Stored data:
============================================================
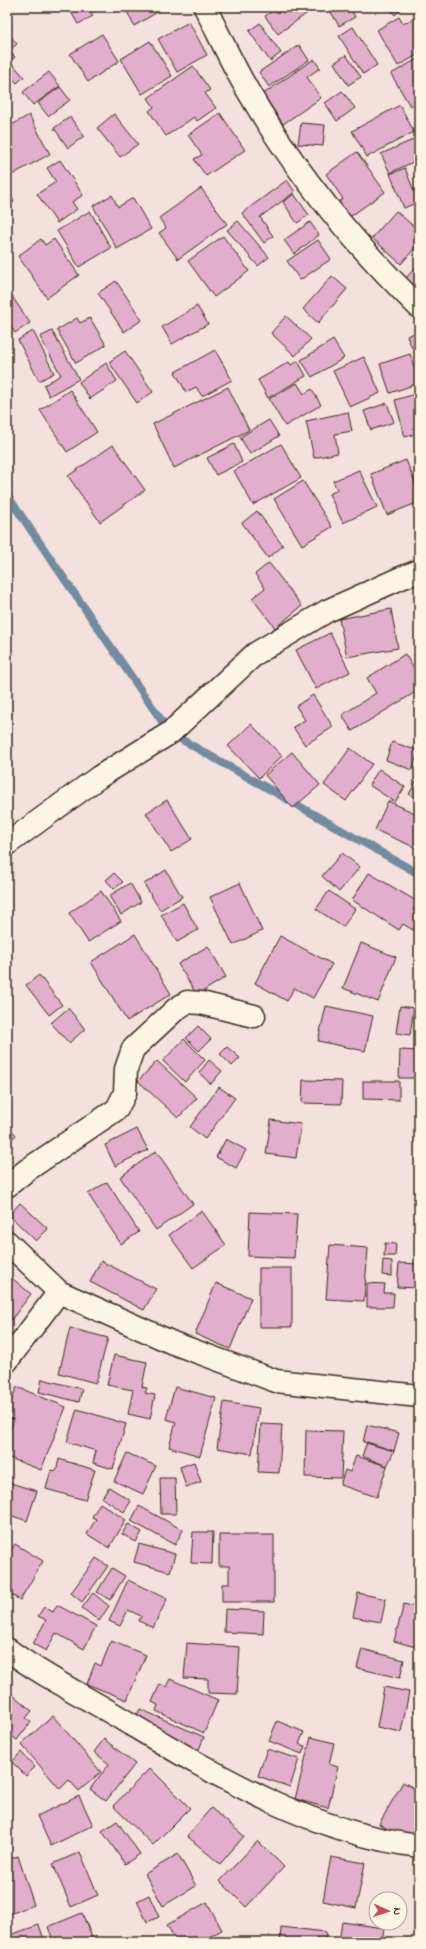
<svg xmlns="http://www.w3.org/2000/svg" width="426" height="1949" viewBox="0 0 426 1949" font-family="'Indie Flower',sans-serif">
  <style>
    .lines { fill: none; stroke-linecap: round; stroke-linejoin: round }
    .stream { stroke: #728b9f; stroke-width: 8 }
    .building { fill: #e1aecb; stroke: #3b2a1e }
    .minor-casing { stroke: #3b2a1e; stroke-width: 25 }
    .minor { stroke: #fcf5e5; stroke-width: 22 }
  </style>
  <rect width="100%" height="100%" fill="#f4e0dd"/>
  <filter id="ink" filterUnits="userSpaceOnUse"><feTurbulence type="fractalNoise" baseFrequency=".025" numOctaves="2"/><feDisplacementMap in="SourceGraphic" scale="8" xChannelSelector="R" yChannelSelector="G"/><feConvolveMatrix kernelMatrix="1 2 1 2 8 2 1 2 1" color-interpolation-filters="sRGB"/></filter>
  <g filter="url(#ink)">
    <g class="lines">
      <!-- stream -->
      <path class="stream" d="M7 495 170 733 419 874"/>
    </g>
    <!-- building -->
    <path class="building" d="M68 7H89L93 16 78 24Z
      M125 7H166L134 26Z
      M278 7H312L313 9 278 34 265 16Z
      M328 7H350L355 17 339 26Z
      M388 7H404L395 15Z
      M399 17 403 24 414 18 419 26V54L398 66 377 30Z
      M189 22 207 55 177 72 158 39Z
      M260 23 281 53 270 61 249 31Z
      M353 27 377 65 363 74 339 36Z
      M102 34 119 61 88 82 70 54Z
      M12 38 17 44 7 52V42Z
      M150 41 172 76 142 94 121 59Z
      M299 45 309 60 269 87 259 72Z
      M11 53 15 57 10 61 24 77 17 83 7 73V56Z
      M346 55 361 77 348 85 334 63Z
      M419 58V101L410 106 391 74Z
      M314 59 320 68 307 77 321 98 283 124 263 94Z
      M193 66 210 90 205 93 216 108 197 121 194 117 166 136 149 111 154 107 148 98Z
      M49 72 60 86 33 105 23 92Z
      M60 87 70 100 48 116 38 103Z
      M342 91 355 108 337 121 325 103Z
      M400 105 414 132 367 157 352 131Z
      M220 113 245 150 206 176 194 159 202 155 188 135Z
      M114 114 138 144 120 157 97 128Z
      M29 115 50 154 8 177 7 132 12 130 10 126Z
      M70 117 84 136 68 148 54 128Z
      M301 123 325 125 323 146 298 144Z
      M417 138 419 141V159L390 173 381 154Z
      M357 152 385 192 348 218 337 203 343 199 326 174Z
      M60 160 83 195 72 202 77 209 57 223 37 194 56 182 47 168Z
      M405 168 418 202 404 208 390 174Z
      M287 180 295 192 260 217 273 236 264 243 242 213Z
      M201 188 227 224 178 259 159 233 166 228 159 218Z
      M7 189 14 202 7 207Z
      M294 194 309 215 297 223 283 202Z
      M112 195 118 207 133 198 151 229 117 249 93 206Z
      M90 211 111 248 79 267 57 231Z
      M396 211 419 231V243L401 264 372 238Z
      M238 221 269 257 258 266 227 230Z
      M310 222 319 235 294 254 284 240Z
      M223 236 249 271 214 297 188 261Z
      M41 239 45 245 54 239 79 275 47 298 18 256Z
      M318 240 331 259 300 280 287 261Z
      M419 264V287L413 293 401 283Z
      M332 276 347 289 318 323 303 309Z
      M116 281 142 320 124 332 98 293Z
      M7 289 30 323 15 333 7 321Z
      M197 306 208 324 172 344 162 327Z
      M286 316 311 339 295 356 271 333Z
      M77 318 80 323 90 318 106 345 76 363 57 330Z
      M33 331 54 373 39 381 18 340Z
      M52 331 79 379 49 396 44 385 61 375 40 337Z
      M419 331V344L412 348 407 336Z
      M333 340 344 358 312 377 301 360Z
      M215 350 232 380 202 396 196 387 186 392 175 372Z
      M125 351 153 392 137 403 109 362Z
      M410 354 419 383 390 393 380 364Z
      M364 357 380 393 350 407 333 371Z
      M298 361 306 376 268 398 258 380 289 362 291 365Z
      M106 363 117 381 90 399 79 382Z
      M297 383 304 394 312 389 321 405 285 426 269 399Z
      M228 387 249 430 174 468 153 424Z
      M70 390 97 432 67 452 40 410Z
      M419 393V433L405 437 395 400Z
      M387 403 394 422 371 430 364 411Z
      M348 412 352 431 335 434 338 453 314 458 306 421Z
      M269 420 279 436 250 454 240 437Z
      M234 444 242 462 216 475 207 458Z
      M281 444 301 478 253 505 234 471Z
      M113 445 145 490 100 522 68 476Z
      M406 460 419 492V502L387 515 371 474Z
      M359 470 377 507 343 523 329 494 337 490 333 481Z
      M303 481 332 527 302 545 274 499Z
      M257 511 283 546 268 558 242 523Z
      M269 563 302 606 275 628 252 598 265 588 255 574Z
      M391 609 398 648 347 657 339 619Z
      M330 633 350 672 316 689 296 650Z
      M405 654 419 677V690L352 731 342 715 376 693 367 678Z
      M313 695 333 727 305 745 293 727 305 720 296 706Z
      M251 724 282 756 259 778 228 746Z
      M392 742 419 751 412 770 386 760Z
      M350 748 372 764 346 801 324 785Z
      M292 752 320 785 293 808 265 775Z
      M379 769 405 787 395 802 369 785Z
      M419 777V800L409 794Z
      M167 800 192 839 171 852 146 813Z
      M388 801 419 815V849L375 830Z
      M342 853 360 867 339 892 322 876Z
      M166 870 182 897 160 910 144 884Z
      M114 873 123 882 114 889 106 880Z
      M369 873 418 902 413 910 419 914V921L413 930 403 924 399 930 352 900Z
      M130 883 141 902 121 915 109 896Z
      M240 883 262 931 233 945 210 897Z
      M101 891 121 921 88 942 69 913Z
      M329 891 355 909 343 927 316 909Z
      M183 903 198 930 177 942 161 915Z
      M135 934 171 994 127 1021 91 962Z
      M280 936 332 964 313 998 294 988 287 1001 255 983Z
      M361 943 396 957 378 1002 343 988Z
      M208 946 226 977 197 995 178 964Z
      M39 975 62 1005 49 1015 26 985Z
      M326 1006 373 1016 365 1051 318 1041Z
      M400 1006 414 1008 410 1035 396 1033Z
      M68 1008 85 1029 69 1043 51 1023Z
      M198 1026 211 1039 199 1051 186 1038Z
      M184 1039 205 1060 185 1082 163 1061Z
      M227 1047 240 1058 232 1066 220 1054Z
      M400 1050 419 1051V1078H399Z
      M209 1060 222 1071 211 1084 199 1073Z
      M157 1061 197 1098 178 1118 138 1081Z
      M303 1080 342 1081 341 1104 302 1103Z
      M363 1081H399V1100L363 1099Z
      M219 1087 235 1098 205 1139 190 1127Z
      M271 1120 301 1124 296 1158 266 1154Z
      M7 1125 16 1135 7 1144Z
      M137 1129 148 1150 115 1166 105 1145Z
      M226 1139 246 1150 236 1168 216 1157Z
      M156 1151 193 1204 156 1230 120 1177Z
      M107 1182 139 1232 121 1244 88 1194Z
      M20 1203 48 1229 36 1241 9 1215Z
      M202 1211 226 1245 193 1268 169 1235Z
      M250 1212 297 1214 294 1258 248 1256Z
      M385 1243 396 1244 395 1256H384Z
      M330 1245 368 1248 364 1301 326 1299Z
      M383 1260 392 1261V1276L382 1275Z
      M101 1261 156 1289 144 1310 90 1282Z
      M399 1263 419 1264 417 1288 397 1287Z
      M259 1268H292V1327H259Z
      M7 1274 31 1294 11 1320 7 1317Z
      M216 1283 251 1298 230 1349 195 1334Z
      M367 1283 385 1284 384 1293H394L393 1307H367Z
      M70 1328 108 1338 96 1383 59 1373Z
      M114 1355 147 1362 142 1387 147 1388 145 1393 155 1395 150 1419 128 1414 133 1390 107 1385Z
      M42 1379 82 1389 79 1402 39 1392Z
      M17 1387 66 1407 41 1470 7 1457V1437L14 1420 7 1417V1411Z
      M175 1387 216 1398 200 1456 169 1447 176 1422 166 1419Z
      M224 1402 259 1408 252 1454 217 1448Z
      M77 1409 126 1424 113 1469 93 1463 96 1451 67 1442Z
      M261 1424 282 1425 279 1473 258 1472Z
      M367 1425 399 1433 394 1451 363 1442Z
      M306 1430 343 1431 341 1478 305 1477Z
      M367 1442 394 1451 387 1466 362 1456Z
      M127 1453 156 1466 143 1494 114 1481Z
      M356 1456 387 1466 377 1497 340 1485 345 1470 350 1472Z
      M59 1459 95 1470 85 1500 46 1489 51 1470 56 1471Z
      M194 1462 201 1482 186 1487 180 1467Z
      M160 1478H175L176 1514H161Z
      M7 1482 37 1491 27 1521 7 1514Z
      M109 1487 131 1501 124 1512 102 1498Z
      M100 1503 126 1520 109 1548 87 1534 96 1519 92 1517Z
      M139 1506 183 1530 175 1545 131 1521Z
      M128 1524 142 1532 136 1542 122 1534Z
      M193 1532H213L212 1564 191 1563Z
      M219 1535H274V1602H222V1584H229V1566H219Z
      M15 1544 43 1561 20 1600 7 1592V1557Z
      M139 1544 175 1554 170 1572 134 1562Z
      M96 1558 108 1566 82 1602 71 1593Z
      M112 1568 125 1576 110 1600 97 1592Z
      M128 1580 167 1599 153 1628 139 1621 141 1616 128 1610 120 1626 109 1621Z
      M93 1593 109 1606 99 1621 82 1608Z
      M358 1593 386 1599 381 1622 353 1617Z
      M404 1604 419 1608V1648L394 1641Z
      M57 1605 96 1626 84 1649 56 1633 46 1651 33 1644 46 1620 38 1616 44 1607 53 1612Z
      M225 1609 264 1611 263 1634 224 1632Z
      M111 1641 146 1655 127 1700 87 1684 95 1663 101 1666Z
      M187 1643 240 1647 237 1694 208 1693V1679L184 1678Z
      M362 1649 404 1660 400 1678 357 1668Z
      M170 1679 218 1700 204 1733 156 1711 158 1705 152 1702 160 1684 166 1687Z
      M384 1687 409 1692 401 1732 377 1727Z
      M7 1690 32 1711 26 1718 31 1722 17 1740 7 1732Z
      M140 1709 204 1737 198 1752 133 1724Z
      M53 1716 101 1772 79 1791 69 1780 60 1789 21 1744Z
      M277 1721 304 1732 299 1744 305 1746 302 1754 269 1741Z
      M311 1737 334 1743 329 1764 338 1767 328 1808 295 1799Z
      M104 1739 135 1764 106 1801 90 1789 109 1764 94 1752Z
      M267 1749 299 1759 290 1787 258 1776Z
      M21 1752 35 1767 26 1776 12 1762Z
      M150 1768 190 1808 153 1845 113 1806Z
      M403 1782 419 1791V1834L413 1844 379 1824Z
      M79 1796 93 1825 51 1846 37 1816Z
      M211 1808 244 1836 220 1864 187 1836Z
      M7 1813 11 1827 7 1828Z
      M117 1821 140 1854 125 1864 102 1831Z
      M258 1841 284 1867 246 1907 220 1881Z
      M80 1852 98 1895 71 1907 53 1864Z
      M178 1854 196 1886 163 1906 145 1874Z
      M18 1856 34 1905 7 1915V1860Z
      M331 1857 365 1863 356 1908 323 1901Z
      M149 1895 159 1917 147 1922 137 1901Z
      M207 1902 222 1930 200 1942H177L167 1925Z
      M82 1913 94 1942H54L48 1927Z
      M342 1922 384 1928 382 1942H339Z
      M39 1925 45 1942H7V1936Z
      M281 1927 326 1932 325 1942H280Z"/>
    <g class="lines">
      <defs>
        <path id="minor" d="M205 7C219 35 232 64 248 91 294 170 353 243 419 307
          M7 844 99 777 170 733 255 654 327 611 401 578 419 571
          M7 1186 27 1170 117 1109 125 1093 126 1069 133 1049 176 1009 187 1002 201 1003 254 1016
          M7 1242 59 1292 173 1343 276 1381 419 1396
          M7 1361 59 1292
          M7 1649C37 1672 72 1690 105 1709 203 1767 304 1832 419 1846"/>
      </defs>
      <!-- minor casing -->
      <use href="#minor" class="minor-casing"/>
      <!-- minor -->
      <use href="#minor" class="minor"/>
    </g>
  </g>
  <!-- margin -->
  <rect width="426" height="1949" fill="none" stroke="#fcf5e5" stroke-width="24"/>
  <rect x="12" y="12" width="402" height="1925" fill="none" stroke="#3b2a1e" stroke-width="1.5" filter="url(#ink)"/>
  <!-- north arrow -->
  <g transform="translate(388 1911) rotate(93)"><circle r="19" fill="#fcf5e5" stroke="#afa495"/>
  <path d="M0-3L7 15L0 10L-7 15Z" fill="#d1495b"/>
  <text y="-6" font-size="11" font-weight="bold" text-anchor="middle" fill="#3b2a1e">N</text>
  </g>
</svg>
============================================================
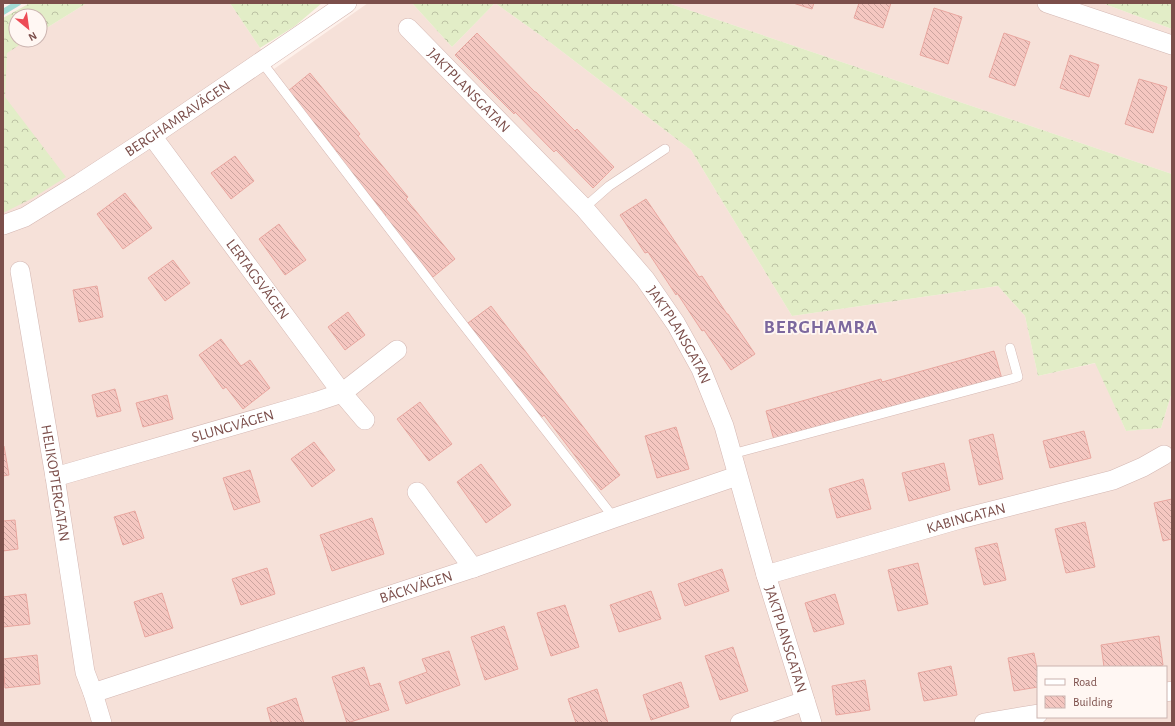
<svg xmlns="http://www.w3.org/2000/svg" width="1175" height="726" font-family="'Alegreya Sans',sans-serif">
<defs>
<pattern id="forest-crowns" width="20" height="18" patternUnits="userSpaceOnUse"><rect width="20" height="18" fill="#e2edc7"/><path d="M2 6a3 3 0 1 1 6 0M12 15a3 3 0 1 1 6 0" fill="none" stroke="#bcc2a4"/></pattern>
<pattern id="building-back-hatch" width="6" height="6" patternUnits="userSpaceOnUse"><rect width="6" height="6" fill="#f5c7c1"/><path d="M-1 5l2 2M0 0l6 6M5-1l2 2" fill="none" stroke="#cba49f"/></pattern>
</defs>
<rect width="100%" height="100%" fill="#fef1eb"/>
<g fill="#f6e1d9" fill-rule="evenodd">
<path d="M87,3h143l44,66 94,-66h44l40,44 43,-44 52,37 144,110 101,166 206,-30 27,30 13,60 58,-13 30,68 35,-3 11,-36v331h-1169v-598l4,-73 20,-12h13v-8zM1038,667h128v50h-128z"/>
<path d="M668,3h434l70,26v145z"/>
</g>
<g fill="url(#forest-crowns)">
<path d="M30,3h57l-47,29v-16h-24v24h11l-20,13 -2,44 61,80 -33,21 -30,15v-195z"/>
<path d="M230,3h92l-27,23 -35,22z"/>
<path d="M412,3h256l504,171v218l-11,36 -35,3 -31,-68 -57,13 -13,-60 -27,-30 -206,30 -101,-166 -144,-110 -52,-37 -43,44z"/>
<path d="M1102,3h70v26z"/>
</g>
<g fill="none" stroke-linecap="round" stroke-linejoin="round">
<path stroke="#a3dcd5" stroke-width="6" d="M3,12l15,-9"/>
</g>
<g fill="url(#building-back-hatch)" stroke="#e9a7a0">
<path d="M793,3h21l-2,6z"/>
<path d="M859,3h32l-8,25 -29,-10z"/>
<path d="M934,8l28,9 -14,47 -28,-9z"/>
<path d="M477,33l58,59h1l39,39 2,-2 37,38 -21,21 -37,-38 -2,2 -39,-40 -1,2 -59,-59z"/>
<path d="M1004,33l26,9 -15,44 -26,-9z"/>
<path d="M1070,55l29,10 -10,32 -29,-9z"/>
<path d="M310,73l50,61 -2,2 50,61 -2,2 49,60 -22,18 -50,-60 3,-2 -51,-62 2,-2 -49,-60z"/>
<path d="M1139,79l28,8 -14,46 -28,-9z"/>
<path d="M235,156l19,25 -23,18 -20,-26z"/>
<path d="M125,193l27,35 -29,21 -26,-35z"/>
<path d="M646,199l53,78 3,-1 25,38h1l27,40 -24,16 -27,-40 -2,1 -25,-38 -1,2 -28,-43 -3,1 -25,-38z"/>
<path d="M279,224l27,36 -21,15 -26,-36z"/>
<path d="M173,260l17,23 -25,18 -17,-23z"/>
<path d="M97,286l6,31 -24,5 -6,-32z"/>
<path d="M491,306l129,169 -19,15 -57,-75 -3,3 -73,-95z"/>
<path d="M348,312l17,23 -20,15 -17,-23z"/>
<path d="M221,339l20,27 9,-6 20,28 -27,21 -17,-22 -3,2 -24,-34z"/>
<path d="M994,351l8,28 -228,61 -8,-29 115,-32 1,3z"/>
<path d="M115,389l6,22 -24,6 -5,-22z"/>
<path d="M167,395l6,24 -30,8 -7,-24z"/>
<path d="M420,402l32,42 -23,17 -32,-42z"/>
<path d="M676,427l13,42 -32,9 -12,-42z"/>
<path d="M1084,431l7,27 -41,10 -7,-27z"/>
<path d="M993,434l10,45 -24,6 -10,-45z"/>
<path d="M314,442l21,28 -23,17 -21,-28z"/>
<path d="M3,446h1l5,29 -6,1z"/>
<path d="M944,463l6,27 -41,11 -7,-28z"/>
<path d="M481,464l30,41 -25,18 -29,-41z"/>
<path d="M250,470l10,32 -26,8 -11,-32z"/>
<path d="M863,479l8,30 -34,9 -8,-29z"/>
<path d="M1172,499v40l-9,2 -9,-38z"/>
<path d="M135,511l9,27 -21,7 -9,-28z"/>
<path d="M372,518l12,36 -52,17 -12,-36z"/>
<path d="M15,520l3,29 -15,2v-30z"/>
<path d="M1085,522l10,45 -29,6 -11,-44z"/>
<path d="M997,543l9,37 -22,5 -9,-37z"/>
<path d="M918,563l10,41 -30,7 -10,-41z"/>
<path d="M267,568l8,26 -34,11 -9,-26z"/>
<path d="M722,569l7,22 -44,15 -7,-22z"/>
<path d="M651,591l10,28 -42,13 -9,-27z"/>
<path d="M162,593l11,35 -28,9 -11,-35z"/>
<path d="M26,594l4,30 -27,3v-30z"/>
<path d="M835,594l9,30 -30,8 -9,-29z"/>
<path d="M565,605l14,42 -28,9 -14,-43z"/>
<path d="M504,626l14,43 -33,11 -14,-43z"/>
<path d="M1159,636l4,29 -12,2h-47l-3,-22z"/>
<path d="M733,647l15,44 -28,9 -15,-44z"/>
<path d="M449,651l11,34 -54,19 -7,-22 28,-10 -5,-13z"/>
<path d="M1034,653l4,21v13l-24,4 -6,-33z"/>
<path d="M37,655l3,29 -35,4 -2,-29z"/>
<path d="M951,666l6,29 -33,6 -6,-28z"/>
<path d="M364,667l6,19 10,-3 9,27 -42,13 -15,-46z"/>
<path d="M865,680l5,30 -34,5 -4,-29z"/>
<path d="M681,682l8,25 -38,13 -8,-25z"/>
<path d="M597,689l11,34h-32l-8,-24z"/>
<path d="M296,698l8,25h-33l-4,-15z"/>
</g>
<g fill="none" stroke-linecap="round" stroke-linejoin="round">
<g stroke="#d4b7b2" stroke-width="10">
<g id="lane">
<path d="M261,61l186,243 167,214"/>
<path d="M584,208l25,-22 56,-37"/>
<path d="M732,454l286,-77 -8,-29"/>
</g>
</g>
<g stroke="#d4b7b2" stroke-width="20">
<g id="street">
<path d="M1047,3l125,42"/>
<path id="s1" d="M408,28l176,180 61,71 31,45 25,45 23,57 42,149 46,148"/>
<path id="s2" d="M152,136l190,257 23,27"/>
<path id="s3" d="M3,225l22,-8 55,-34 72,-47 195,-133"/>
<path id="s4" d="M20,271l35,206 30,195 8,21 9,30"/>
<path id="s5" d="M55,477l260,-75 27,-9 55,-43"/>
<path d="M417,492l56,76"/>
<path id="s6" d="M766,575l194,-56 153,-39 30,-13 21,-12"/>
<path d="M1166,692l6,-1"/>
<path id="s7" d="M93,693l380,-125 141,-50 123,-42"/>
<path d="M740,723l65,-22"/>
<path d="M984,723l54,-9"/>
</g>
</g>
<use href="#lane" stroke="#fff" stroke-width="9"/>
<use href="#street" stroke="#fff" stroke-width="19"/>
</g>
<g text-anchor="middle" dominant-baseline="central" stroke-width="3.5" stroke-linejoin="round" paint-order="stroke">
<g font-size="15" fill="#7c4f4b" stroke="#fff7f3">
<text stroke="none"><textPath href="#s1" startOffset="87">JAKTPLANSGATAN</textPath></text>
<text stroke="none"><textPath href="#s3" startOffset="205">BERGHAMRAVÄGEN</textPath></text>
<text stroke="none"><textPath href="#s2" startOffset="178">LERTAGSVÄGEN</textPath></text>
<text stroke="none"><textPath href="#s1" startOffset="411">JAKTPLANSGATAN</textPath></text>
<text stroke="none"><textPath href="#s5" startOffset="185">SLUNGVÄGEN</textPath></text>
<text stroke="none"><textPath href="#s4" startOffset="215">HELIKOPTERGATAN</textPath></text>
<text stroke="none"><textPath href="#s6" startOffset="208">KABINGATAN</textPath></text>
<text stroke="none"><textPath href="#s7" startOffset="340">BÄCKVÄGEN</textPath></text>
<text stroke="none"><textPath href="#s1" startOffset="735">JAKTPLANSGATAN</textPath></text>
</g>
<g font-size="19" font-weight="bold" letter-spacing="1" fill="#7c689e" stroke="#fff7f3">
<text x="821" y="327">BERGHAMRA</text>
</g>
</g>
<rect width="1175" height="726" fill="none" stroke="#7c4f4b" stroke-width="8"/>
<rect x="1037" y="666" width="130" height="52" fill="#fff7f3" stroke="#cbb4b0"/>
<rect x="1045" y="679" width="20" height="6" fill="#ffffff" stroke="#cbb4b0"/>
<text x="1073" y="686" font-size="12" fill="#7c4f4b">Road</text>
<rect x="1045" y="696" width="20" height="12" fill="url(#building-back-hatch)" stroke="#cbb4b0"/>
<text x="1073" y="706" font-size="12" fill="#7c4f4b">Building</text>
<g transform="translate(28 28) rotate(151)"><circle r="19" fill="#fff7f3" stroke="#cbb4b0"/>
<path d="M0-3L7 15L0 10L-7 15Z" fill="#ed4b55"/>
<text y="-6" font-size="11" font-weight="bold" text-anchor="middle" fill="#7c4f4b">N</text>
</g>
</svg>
============================================================
Activity: In the entries above, find the line with "M114 1355 147" and the line with "M59 1459 95", then set down exactly those two and every line between them, nothing else.

Response for this exercise:
      M114 1355 147 1362 142 1387 147 1388 145 1393 155 1395 150 1419 128 1414 133 1390 107 1385Z
      M42 1379 82 1389 79 1402 39 1392Z
      M17 1387 66 1407 41 1470 7 1457V1437L14 1420 7 1417V1411Z
      M175 1387 216 1398 200 1456 169 1447 176 1422 166 1419Z
      M224 1402 259 1408 252 1454 217 1448Z
      M77 1409 126 1424 113 1469 93 1463 96 1451 67 1442Z
      M261 1424 282 1425 279 1473 258 1472Z
      M367 1425 399 1433 394 1451 363 1442Z
      M306 1430 343 1431 341 1478 305 1477Z
      M367 1442 394 1451 387 1466 362 1456Z
      M127 1453 156 1466 143 1494 114 1481Z
      M356 1456 387 1466 377 1497 340 1485 345 1470 350 1472Z
      M59 1459 95 1470 85 1500 46 1489 51 1470 56 1471Z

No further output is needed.